I train different classifiers with different set of data and I need to understand how can I properly measure effectiveness of classifier.
Here's my code:
iris = load_iris()
param_grid = {
'criterion': ['gini', 'entropy'],
'max_depth': np.arange(4, 6)
}
tree = GridSearchCV(DecisionTreeClassifier(), param_grid)
X_train, X_test, y_train, y_test = train_test_split(iris.data, iris.target)
tree.fit(X_train, y_train)
tree_preds = tree.predict(X_test)
tree_performance = accuracy_score(y_test, tree_preds)

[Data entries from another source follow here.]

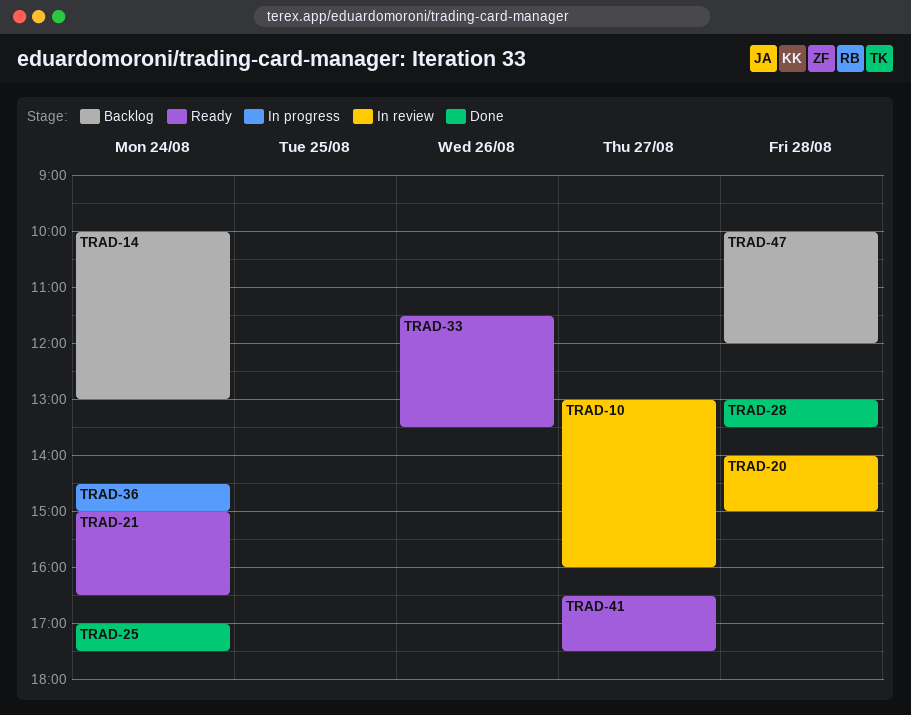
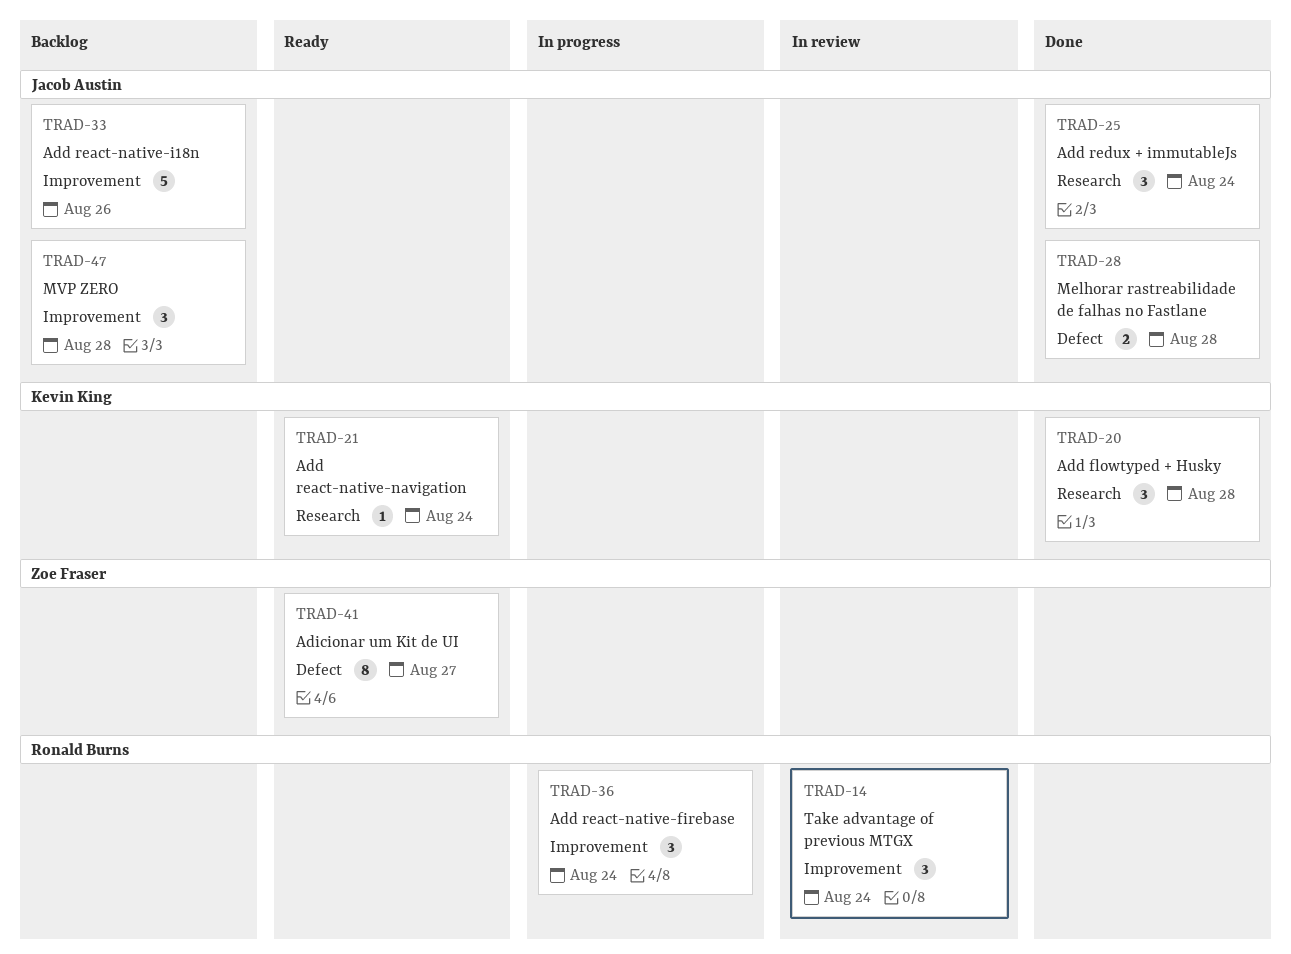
TRAD-10: present -> none
TRAD-14, status: Backlog -> In review
TRAD-20, status: In review -> Done
TRAD-33, status: Ready -> Backlog

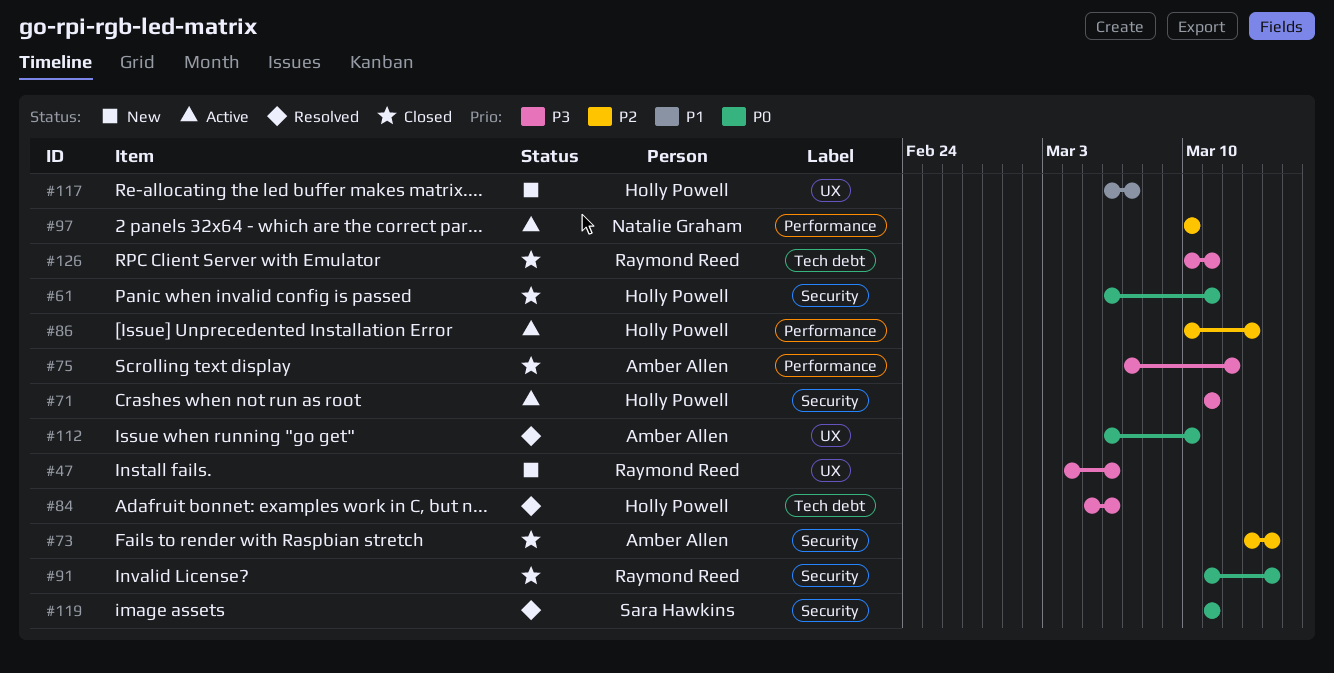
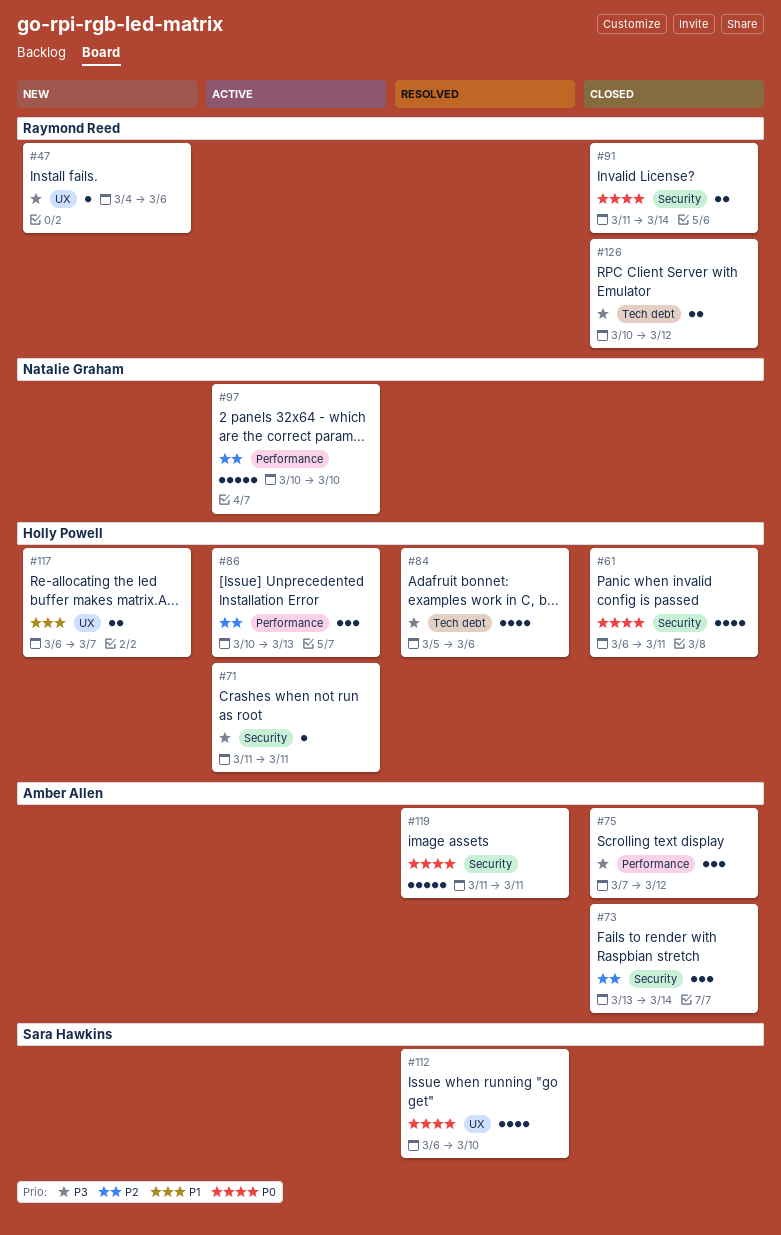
#112, owner: Amber Allen -> Sara Hawkins
#119, owner: Sara Hawkins -> Amber Allen
#126, due: Mar 11 -> Mar 12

print 'Best params: ', tree.best_params_
print 'Best score: ', tree.best_score_
print 'DecisionTree score: ', tree_performance
Question is, what actually is a best score from GridSearchCV? And how it differs from results used in accuray_score
function?
As I understand, accuracy_score
takes classes of test set and compares it with results predicted by algorithm. The result is the percentage of properly classified items. But what is best_score_
?
These two values are different and an example output from my script looks like this:
Best score: 0.955357142857
DecisionTree score: 0.947368421053
GridSearchCV
does not take into account your test set (looking closely, you'll see that you don't pass your test set in tree.fit()
); the score it reports, best_score_
, comes from a cross-validation (CV) in your training set. From the docs:
best_score_ : float
Mean cross-validated score of the best_estimator
This score itself (0.955 in your example) is the mean value of the score in each one of the (default, since you have not specified the cv
argument) 3 CV folds.
Your accuracy_score
, on the other hand, comes from your test set.
That clarified, it should be obvious that these two numbers are not the same; on the other hand, and provided that both the CV procedure and the train-test split have been performed correctly, they should not be much different, too, which is arguably your case here.